__Brief__.
Reproduce the passage below on conscience and the ethics of NSA technologists word for word, with nothing added or left out.

Kerrey countered: “I don’t think every time you get a team of people working on the danger [to national security], one person can say, ‘Oh, I don’t like what we’re doing,’ and as an act of conscience blow everything we’re doing and say we’re not going to be prosecuted.”

But we must find the room for conscience to act as the check on power without facing 35 years in prison or life in exile or irreversible jeopardy to our security. We must be able to expect the honest technologist working in the bowels of Google or telecom provider Level 3 or the NSA or GCHQ to define a line and refuse to cross it. Can we expect that?

In recent testimony before Congress, Gen. Keith Alexander said the NSA is the nation’s largest employer of mathematicians — or to be exact, 1,103 mathematicians, 966 PhDs, and 4,374 computer scientists.

Where is the code of ethics that governs their work in breaking into our communication or breaking the encryption we use to protect it? Where is the line they will not cross? Doctors have their codes. Even we journalists have ours (and though some apparently never imagined a clause relating to phone hacking, others found it for them).

We have heard two Google engineers tell the NSA to fuck off for — according to Snowden’s documents — infiltrating internal traffic between servers at Google and Yahoo.

__Information shown__.
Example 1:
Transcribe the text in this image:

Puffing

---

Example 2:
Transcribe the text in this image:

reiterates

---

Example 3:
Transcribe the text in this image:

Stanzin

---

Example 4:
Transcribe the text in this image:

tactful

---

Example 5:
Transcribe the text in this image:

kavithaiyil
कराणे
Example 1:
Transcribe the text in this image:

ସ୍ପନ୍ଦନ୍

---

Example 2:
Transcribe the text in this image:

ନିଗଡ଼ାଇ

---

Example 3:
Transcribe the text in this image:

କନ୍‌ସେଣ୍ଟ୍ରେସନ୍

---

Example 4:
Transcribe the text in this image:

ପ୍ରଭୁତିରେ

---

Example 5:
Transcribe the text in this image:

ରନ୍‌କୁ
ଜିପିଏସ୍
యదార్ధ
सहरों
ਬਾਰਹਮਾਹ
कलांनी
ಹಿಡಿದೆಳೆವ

* * *

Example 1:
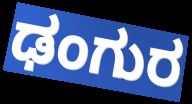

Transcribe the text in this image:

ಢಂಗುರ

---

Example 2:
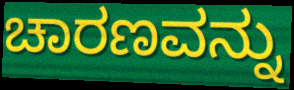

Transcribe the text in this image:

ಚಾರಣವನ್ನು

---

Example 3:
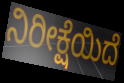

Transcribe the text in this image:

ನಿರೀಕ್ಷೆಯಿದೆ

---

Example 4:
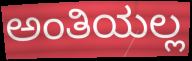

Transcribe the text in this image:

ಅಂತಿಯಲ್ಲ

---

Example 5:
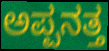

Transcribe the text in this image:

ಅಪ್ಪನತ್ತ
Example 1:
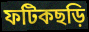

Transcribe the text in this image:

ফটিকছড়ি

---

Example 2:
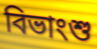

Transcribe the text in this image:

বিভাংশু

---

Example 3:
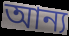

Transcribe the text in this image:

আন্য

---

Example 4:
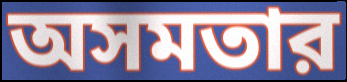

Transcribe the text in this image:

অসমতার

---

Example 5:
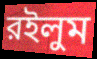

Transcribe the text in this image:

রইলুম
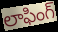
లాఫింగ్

* * *

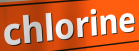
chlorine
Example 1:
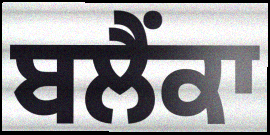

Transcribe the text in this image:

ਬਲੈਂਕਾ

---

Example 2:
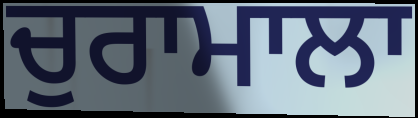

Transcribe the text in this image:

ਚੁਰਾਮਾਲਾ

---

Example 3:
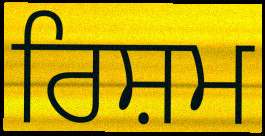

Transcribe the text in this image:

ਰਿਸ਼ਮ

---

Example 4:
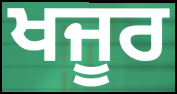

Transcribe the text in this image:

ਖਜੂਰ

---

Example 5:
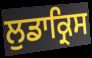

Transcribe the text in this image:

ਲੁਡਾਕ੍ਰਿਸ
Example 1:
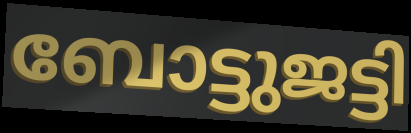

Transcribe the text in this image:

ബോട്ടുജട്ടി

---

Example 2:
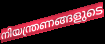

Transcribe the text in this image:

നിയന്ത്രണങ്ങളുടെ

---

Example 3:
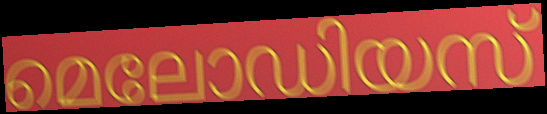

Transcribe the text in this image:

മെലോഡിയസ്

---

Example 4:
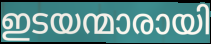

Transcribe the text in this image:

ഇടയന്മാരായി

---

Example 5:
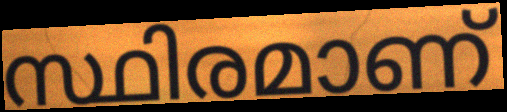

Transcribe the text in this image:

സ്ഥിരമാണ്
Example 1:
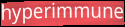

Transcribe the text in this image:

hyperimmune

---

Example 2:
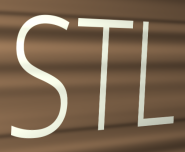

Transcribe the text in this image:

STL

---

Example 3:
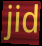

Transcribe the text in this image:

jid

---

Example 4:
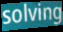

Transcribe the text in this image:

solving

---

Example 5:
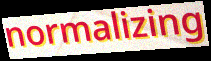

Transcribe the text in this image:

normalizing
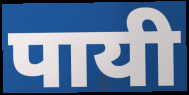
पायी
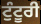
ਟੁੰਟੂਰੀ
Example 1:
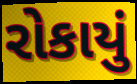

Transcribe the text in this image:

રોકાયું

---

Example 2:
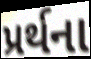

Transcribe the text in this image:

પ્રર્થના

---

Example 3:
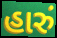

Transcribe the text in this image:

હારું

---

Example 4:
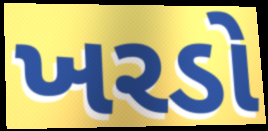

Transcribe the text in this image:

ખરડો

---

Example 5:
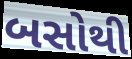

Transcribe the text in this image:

__Expected output__.
Kerrey countered: “I don’t think every time you get a team of people working on the danger [to national security], one person can say, ‘Oh, I don’t like what we’re doing,’ and as an act of conscience blow everything we’re doing and say we’re not going to be prosecuted.”

But we must find the room for conscience to act as the check on power without facing 35 years in prison or life in exile or irreversible jeopardy to our security. We must be able to expect the honest technologist working in the bowels of Google or telecom provider Level 3 or the NSA or GCHQ to define a line and refuse to cross it. Can we expect that?

In recent testimony before Congress, Gen. Keith Alexander said the NSA is the nation’s largest employer of mathematicians — or to be exact, 1,103 mathematicians, 966 PhDs, and 4,374 computer scientists.

Where is the code of ethics that governs their work in breaking into our communication or breaking the encryption we use to protect it? Where is the line they will not cross? Doctors have their codes. Even we journalists have ours (and though some apparently never imagined a clause relating to phone hacking, others found it for them).

We have heard two Google engineers tell the NSA to fuck off for — according to Snowden’s documents — infiltrating internal traffic between servers at Google and Yahoo.